The Sox employ someone special beyond a talented left arm, making his sixth career start tonight at Target Field in Minneapolis. He wants to rise in the game like anyone else.
“I try to be a nice guy on and off the field, and on the mound,” Santiago said before the Sox vs. Angels game Sunday. “You don’t want them to think you’re weak (pitching), don’t want to give any signs you’re not going to come in and throw a fastball.
“I feel like I’m still going to attack you. I’m not going to be afraid to come in and throw a fastball, 94 (mph) up and in, to get you off the plate.”
But in the seconds before and after any purpose pitches, Santiago flicks the off switch and reverts to his gentlemanly persona. That’s the part of consistency going well beyond baseball.
“I kind of have those two personalities and make sure don’t let one control the other,” he said. “Show who you are and be who you are, and when you need to have that other level of intensity, let it go. My father is the same way. He’s just kind of always the nice guy. I’m the nice guy out there, willing to give a helping hand, but if I need to be (in baseball), I’ll get after it and be the other person.”
Santiago will be able to better support his goal of a family philanthropic foundation if he becomes a Sox mainstay.
“I think he’s just really improved on everything,” catcher Tyler Flowers said. “Last year, he was maybe a little more one-sided where he went on the plate. He was kind of more two or three pitches – fastball, changeup, screwball.
“Now he’s got a pretty good cutter to go with it to kind of keep righties off-balance. And recently, he’s been throwing his breaking ball kind of ‘slurvish’ and dropping it in there for strikes.”

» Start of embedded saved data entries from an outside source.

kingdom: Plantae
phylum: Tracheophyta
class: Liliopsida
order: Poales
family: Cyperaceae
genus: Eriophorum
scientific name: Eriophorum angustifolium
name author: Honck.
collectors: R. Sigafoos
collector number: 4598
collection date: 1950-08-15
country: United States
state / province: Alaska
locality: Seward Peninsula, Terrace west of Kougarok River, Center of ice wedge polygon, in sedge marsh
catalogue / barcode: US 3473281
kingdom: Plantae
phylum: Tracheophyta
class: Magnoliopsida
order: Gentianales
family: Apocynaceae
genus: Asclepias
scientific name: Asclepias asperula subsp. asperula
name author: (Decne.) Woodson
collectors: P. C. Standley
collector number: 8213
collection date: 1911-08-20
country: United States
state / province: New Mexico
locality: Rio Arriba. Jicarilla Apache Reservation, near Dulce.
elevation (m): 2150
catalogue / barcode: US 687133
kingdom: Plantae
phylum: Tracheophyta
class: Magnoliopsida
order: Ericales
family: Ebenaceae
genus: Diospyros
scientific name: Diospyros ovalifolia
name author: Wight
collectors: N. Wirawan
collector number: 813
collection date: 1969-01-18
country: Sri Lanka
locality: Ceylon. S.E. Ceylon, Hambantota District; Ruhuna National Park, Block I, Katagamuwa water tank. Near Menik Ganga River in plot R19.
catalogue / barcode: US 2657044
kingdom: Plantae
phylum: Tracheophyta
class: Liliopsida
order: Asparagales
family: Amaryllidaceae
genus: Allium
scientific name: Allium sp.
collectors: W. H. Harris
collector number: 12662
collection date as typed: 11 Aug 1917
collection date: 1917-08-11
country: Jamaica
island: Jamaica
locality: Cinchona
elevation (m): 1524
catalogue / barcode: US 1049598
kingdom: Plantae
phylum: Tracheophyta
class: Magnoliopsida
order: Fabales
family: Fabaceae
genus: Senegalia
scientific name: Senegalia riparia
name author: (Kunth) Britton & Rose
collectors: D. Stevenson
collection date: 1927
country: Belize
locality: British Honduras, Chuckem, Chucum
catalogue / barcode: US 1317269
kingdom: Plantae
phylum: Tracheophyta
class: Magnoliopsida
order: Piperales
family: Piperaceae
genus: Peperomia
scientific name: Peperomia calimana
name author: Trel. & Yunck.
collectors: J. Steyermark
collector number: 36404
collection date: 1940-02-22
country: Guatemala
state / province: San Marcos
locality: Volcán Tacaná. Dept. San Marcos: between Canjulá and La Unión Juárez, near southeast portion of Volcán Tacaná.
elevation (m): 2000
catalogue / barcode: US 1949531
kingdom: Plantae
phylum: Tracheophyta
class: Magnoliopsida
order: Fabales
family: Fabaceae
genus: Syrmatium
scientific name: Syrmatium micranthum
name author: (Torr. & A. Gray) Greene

Santiago lockers next to Matt Thornton, so he can learn from a veteran lefty. But all Sox could learn from Santiago’s giving-of-himself, as best shown to pump up the kids at St. Rose.
“I just kind of went there, give them a good day and have fun with it,” he said. “Something they could get away from and not think about (the tragedy).”
The start tonight and the Newtown visit will be far from the last time Santiago’s good-person qualities will be displayed on and off the field.